Trade war threatens as Europe warns US over steel import curbs
Europe and the United States edged closer to a trade war over steel yesterday after the EU Trade Commissioner, Pascal Lamy, warned Brussels would take action if the US went ahead with plans to impose swingeing tariffs on imports of European steel.
His warning to the Bush administration was echoed by the UK's Secretary of State for Trade and Industry, Patricia Hewitt, who described the proposed US action as a "smokescreen to cover the problems of their own industry" which would be "vigorously contested".
The US is preparing to impose duties of between 20 per cent and 40 per cent on imported steel following recommendations from its own International Trade Commission. The US claims the action is necessary to protect its own steel makers from unfair competition from subsidised overseas rivals.
The move threatens EU exports worth £3bn a year and would put thousands of jobs at risk, including at least 2,000 in the UK.
In a hard-hitting speech in London yesterday to the UK Steel Association, Mr Lamy warned that the EU had "no intention of standing idly by" if the US chose the route of what he called "blatant protectionism of its ailing steel industry".
He added: "The EU has no alternative but to be ready to take all necessary steps to ensure that our fairly traded exports continue to have access to overseas markets ... and that our market is not flooded by imports, simply because others have put up the trade shutters."
Mr Lamy went on to describe the threatened US action as "a perverse and extraordinary signal to the world" at a time when the ink was barely dry on the World Trade Organisation agreement in Doha. The EU would have no choice but "to examine all options to protect the EU industry from the consequences of US action".
Ms Hewitt later reinforced the warning, saying: "We are not going to sit back and allow the UK industry and its workers to be punished because of failures in the US."
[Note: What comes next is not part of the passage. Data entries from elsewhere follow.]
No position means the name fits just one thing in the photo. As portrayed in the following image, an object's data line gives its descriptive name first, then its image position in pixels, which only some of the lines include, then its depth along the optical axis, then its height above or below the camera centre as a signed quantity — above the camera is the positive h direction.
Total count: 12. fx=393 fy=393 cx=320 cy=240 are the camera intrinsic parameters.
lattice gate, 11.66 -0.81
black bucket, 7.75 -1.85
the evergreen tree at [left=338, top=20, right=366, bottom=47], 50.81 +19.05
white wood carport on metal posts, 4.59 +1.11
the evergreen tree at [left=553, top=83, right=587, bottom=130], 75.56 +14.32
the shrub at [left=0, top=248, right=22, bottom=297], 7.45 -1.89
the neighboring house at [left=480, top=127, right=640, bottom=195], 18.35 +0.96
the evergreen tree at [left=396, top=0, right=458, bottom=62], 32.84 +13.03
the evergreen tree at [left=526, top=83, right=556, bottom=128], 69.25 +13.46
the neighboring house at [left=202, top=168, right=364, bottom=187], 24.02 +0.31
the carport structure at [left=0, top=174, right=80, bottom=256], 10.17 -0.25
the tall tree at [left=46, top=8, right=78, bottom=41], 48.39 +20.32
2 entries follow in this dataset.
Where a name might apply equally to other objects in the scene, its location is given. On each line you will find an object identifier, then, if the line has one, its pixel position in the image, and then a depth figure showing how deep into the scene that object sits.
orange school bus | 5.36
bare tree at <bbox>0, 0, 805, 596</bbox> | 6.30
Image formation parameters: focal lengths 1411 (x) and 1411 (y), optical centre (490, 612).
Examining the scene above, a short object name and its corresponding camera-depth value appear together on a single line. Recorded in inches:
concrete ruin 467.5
A spokesman for Corus said the US measures would jeopardise 1.3 million tonnes of exports – about 7 per cent of its total steel production – including 700,000 tonnes of strip steel produced in Holland and 600,000 tonnes of engineering steels produced at its UK plants.
Tony Pedder, the Corus chief executive, said he welcomed the EU stance. But he said the root of the problem was the world steel industry's excess amount of subsidised capacity and called on the Government and the EU to tackle this problem.
Mr Lamy said that the European Commission would take the US to the World Trade Organisation but it would be a year before there was even an initial ruling. He therefore announced that the EU would quickly reintroduce the system of "prior surveillance" of steel imports – a measure designed to hold up imports and block any deemed to amount to steel dumping.
The International Iron and Steel Institute, which meets this weekend, is due to endorse a series of demands from the world's steel industry including elimination of state aid and state loans for new steel plants and urgent financial support from governments to help with the environmental and social costs of closing down unneeded capacity.